Witnessing This Life

Half Baked no. 2 — Let People Surprise You

photo by fabrizio verrecchia

Half Baked is a phrase I use to describe an idea, or sometimes a constellation of ideas that may hang out together but don’t fully form a cohesive concept or, in this case, blog post.  It will appear every now and again, when I’ve got something to share that doesn’t quite fit anywhere else.

 

When I was a kid, I loved taking things apart.  Anything that I could find that had been discarded or that was no longer working would end up in pieces on the floor of my small bedroom.  I would look at all the parts, interconnected, and try to understand how the object had worked.  Toasters and toys (who knew there was a tiny record player in the torso of talking dolls?!) and calculators and clocks.  This last was my favorite.  Watches and clocks, when I could get my hands on them, provided endless satisfaction with their tiny gears and springs and screws.  They were beautiful and complex and, to my eight-year old self, filled with mystery and potential.

Now one of my favorite things to do, in the stolen moments of free time that I find in the course of a week, is to listen to podcasts.  Recently, when listening to the consistently excellent This American Life, I heard an ad for something new:  “When an antique clock breaks” it began, “a clock that’s been telling time for 200 or 300 years, fixing it can be a real puzzle. An old clock like that was handmade by someone. It might tick away the time with a pendulum, with a spring, with a pulley system….”

photo by nathan anderson

Well now, they had my interest, and that was even before the narrator, Brian Reed, goes on to describe something called a “witness mark”, which clock-makers and restorers use to trace the work of the maker of the clock–to better understand and subsequently restore or fix it.  Small indications–scratches, screw holes or discolorations that may tell the story of what the original maker had been thinking or intending.

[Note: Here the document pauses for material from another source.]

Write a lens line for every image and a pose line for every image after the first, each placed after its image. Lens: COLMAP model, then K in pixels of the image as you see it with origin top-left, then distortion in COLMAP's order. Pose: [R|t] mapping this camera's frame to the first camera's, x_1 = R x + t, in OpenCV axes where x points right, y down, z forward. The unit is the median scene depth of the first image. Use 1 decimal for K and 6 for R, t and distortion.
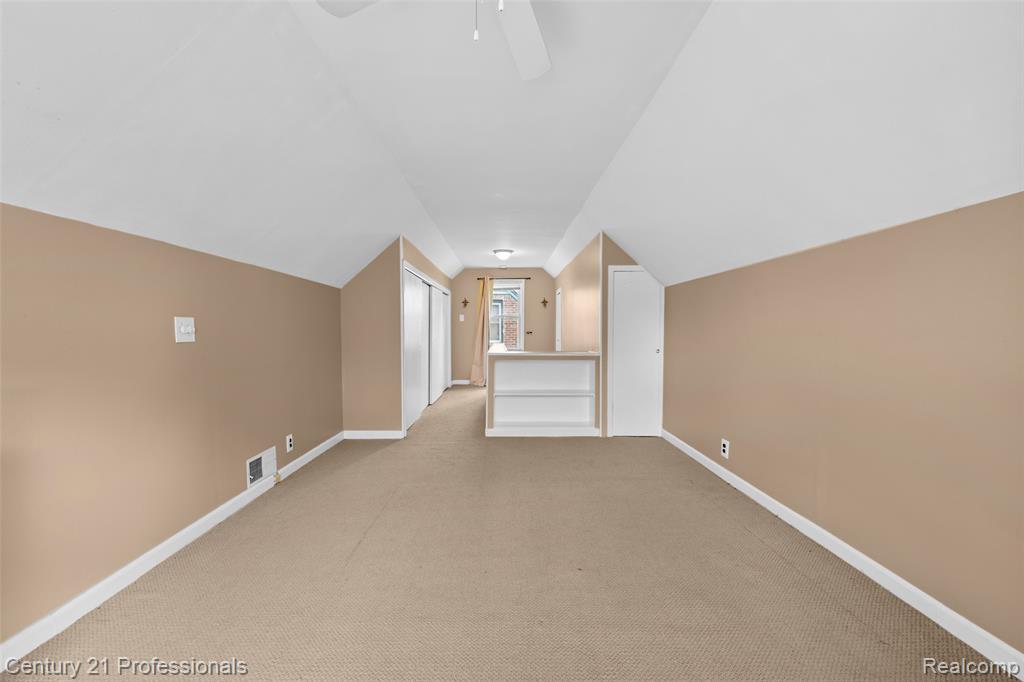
lens RADIAL K [[419.8, 0, 511.5], [0, 419.8, 338.3], [0, 0, 1]] dist [-0.003345, 0.000430]
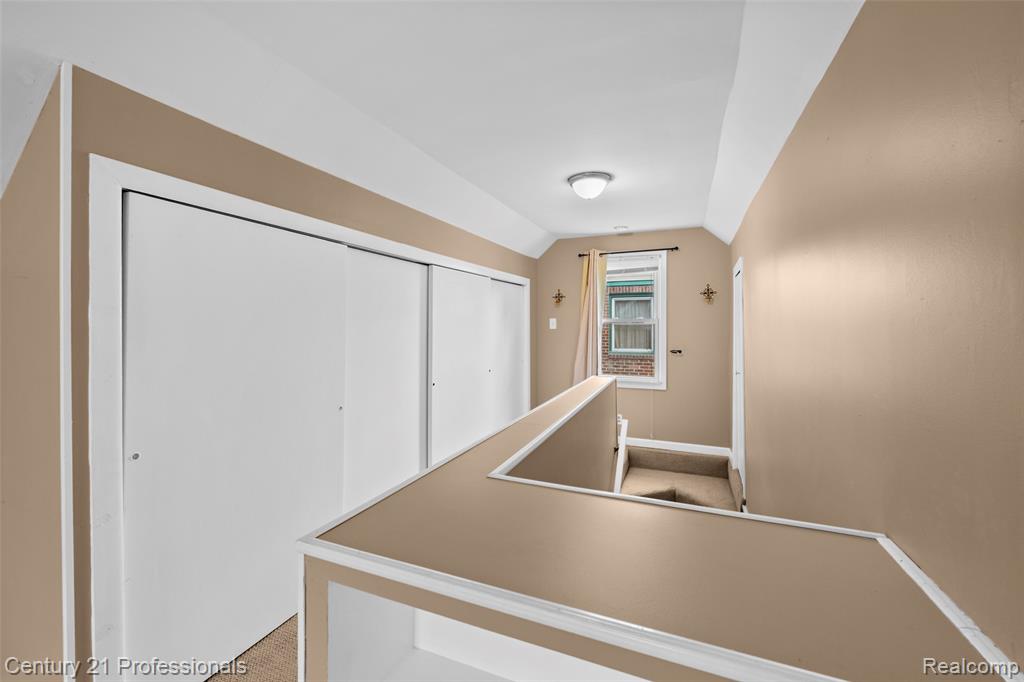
lens RADIAL K [[419.8, 0, 501.6], [0, 419.8, 326.0], [0, 0, 1]] dist [-0.003345, 0.000430]
pose [[0.915239, 0.002747, -0.402902, 0.054995], [-0.008071, 0.999901, -0.011517, -0.037961], [0.402831, 0.013793, 0.915171, 0.434425]]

Some of you may recognize this already as the podcast, “S-Town“, which tells the story of a most memorable man, John B. McLemore.  We learn that John B., as friends call him, lives in Alabama and speaks with a pronounced southern accent.  He is a college drop-out who lives on the same land that his grandfather and father had before him.  He drives a pick-up truck and has a bunch of stray dogs that he has taken in.  Given all of this, it would be easy to make assumptions about him.  But here’s the thing–if you listen to the podcast, John B. continually surprises you.  Actually, a number of people in it do.

It turns out that John B. is a madman and super-genius.  A horologer, polymath, inventor, botanist, and provocateur,  He is eccentric and endlessly endearing.  And he lives in a small town in Alabama that he calls “Shit Town”.  Thus the name of the podcast.

Years ago, when I thought I wanted to be a researcher when I grew up, I was in a program to earn a PhD in Social Psychology.  With an emphasis on health research, I worked in an HIV research center.  A small but bustling and scrappy venture in the heart of New York City, there were a number of concurrent studies running at any one time.  Each of these was different from one another, but similar in a number of significant ways.  They quite often were looking to answer questions about how substance use affected various behaviors and health outcomes.  In one study in particular, the population was primarily minority, very low socio-economic status, HIV positive, and to varying degrees, substance abusing.

I met a significant number of people who participated in these studies, who I would not likely have met otherwise.  And I’ll tell you this–I’d be hard pressed to tell you about the results or findings of any of the studies, but I did learn something that shaped and changed my entire life and perspective.  I learned that if you let them, people will surprise you.

I learned that an African American grandmother in rural Georgia supported her grandson in his exploration of gender expression.  She bought him nightgowns and undergarments and painted his nails.  She made him feel beautiful when everyone else made him feel unworthy of love.

I learned that a person could be trained as a chef in Europe, working in some of the best restaurants for 20 years, and could still lose it all.  Could sit on street corners now, chatting with friends, looking like someone with no past and no future.

I learned that vast intelligence and insight don’t protect anyone from addiction or bad luck.  And that some people’s luck is just a lot harder than others.

photo by jay mantri

I learned that when you are homeless, you can go days without a single person making eye contact with you.  That sometimes, more than a dollar or a sandwich, a smile alone can sustain you, reminding you that you are connected and human and worthy.

And so when I was listening to S-Town, I realized, again, that people can surprise us if we let them.  That whatever clothes they are wearing, whatever their address or accent or upbringing, there is often an inner history that holds the unexpected and sometimes the beautiful.  John B., when we first meet him, sounds like one thing and opens and unfolds into something quite different.  So much richer than what anyone could or would predict or know.

So I post this as an invitation–yes, to listen to S-Town if you haven’t already.  It’s incredibly beautiful in ways that I couldn’t have anticipated.  But this is also an invitation to see those you encounter with fresh eyes.  To know that they hold a story and history and hopes for the present and future that is theirs alone.  And the only way they can share it with you is if you make some space and invite them to do so.  I promise you, it’s the gift of a lifetime for everyone involved.